The use of antibodies for therapeutically inhibiting cytokines such as IL-6 may soon be replaced by utilizing small protein, nonantibody-based inhibitors called avimers. Avimers may surpass monoclonal antibodies in efficacy and potency, while reducing cost. Because these proteins lack immunoglobulin domains, they are much less immunoreactive, and their smaller size (∼4 kDa) allows tighter interactions between the avimer and their target cytokine or receptor.^132,133 In addition, due to their reduced immunoreactive nature, they should theoretically reduce occurrences of serious side effects such as acute allergic reactions, which currently are a common problem with antibody therapeutics. Because of the promising features of this type of biological therapeutic, many pharmaceutical companies are pursuing the development of drugs based on nonantibody protein compounds, but the majority of these compounds are still in preclinical or Phase 1 trials.

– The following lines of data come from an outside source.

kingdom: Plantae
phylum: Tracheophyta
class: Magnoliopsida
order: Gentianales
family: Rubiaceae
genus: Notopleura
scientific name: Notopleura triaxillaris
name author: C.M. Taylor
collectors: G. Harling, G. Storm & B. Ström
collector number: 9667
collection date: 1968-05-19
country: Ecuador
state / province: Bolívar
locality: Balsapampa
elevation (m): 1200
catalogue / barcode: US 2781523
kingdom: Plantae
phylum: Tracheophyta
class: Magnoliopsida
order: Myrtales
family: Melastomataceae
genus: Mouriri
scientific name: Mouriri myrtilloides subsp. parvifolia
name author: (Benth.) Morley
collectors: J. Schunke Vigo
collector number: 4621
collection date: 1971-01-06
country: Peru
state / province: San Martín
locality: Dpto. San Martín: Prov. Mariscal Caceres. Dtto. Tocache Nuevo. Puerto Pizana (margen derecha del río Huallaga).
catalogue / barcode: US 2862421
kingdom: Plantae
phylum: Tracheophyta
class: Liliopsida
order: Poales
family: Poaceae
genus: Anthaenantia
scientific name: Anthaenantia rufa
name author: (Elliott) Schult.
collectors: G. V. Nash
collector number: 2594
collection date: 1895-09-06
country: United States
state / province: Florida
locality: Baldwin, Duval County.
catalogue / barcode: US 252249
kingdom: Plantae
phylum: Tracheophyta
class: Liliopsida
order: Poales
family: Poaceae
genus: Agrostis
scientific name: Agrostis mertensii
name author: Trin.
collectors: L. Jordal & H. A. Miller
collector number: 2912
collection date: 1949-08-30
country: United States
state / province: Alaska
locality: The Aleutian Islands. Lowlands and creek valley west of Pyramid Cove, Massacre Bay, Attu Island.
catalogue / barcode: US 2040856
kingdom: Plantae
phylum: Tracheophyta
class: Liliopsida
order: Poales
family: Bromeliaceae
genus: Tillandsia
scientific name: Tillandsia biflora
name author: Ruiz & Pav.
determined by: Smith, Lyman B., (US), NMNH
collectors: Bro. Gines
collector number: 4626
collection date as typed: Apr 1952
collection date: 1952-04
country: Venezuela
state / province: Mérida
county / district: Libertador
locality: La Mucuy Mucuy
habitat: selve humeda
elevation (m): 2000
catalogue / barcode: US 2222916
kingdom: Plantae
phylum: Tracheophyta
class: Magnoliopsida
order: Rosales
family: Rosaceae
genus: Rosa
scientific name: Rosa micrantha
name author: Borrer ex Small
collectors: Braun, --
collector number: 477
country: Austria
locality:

Avida recently developed an avimer against IL-6 called C326 or AMG-220.¹³⁴ Their studies show that this avimer has superior stability and drug longevity compared with antibody-based inhibitors,⁷³ resulting in an increase in both the half-life and the shelf-life of the drug. Avida published results demonstrating that their avimer against IL-6 has an IC₅₀ in the picomolar range leading to much smaller doses, and as it can be produced in Escherichia coli, the cost is reduced.¹³³ AMG-220 is also being developed for Castleman’s disease, an autoimmune disorder that is characterized by high levels of serum IL-6 which is thought to cause the hyper-proliferation of B-cells, leading to high fevers, joint pain, weight loss, and anemia.¹³⁵ Currently, a Phase 1 trial for Crohn’s disease is also in progress and is recruiting volunteers with stable disease and generally good health.^133,136,137

Although not all IL-6 inhibitors currently being developed or on the market are designed for cancer, IL-6 inhibitors, in principle, should work similarly for all diseases where IL-6 is deregulated. Therefore, IL-6 inhibitors should effectively inhibit IL-6-dependent cancers by reducing metastases to the bone and bone destruction. Availability of IL-6 inhibitors for the treatment of various cancers and bone metastases should improve as new uses of the inhibitors are approved by the FDA.

Conclusion

Recent research and publications have demonstrated that IL-6 is one of the major factors upregulating and modulating cancer-mediated bone destruction. The information presented in this review illustrates the potential for IL-6 as a prognostic factor. In addition, fluctuations in serum IL-6 levels could help direct additional treatment strategies in the future, but clinical studies are needed to assess that potential. There is also evidence from in vitro, in vivo, and preliminary clinical trials to suggest that specific anti-IL-6 therapies may improve cancer survival rates and reduce metastatic burden in some types of cancers. However, additional studies and appropriate clinical trials need to be done to fully ascertain the effectiveness of anti-IL-6 therapies in cancer patients.

Disclosure

The authors declare that they have no conflict of interest.